1. "ANTI-TERRORIST" POLICE STATE ADVANCES
The American Civil Liberties Union (ACLU) is urging citizens to oppose the anti-terrorist legislation now pending in Washington, charging that it grants intelligence agencies unchecked powers. "Ten years from now, our fear is that the American public will look back to this legislation and say, 'this is where we crossed the line to a surveillance society,'" says Laura W. Murphy, Director of the ACLU's Washington national office. "Because of the broad new powers to wiretap telephone and Internet communications, the legislation weakens essential checks and balances that the judicial branch has exercised over law enforcement." The group also protests that the bill's definition of "terrorism" is overly broad, covering actions that "no reasonable person would consider terrorist activities." For example, under the version already adopted by the House Judiciary Committee, "an organization like the People for the Ethical Treatment of Animals (PETA) could be investigated as a terrorist group because one of its members hits the Secretary of Agriculture with a pie." The bill would also grant the government the authority to request "secret searches" in any criminal case. "This vast expansion of power goes far beyond anything necessary to conduct terrorism investigations." (ACLU press release, Oct. 4, 2001)

Some changes have been instated unilaterally by the White House without waiting for Congressional approval.
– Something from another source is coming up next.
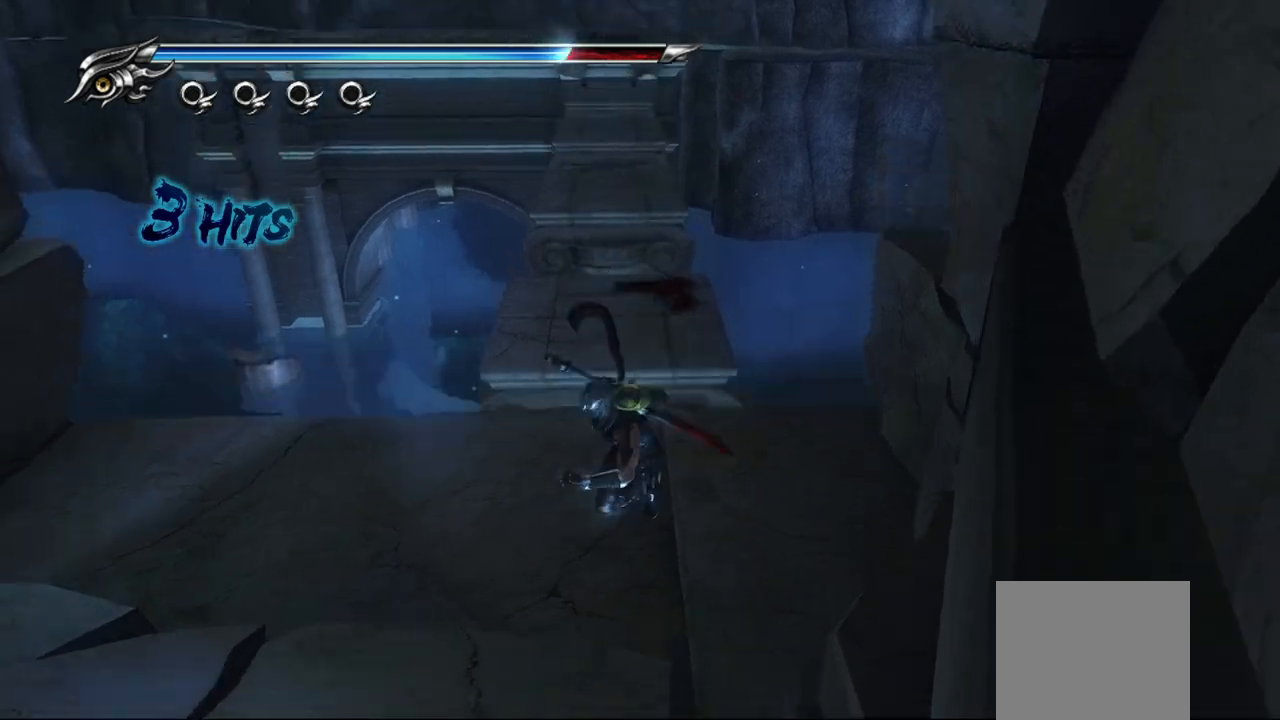
{"buttons": [], "left_stick": "up", "right_stick": "center", "events": [[233, "right_stick", "center"], [383, "left_stick", "up"]]}
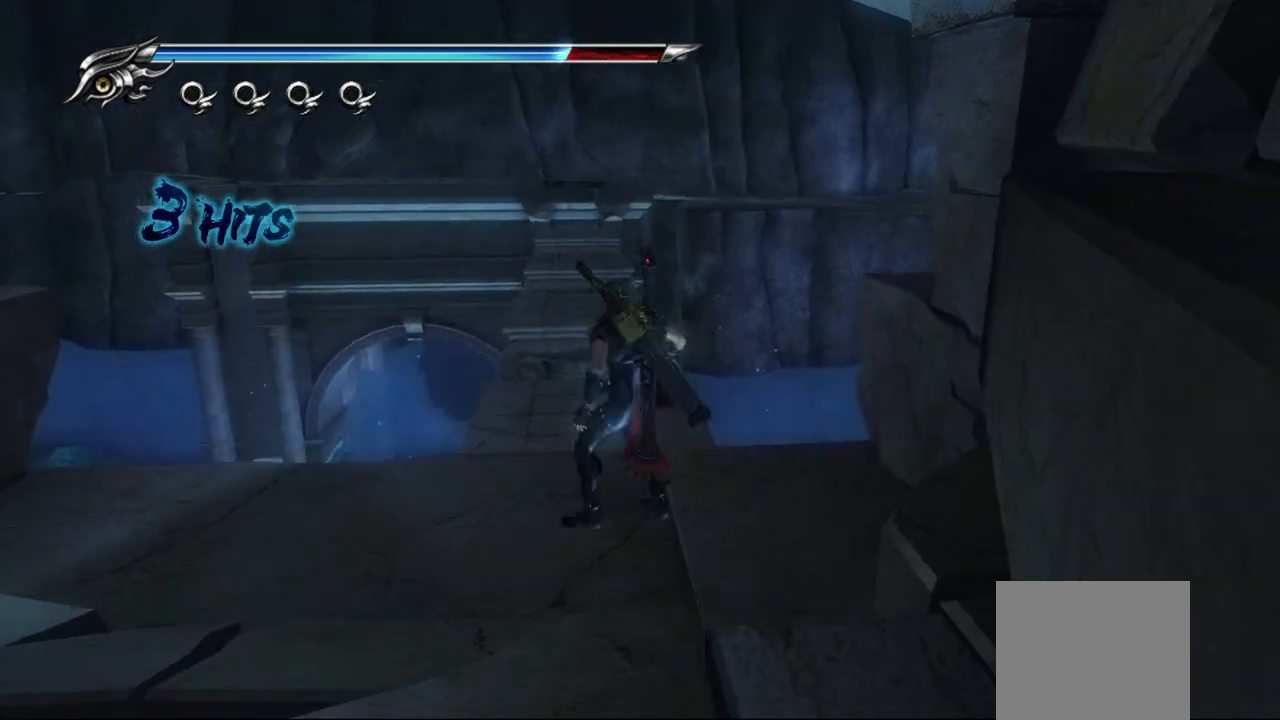
{"buttons": [], "left_stick": "up", "right_stick": "center", "events": [[233, "CROSS", "down"], [500, "CROSS", "up"]]}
The Bush administration has announced a major expansion of its power to detain immigrants suspected of crimes. The new rules allow legal immigrants to be detained indefinitely during a "national emergency" such as terrorist attack. Citing the new powers, the Justice Department says it will continue to hold 75 immigrants arrested in connection with the WTC/Pentagon attacks. Previously, the department faced a 24- hour deadline on whether to release detained immigrants or charge them with a crime or violating the terms of their visa. (New York Times, Sept. 19, 2001)

Meanwhile, the New York State Legislature has already passed new anti-terrorist legislation, and Gov. George Pataki signed it into law Sept. 16. Civil rights groups also consider the legislation overly broad in defining "terrorism"-now punishable by life in prison-as commission of an offense designed to "intimidate or coerce a civilian population" or "influence the policy of a unit of government." AP, Sept. 17, 2001 [top]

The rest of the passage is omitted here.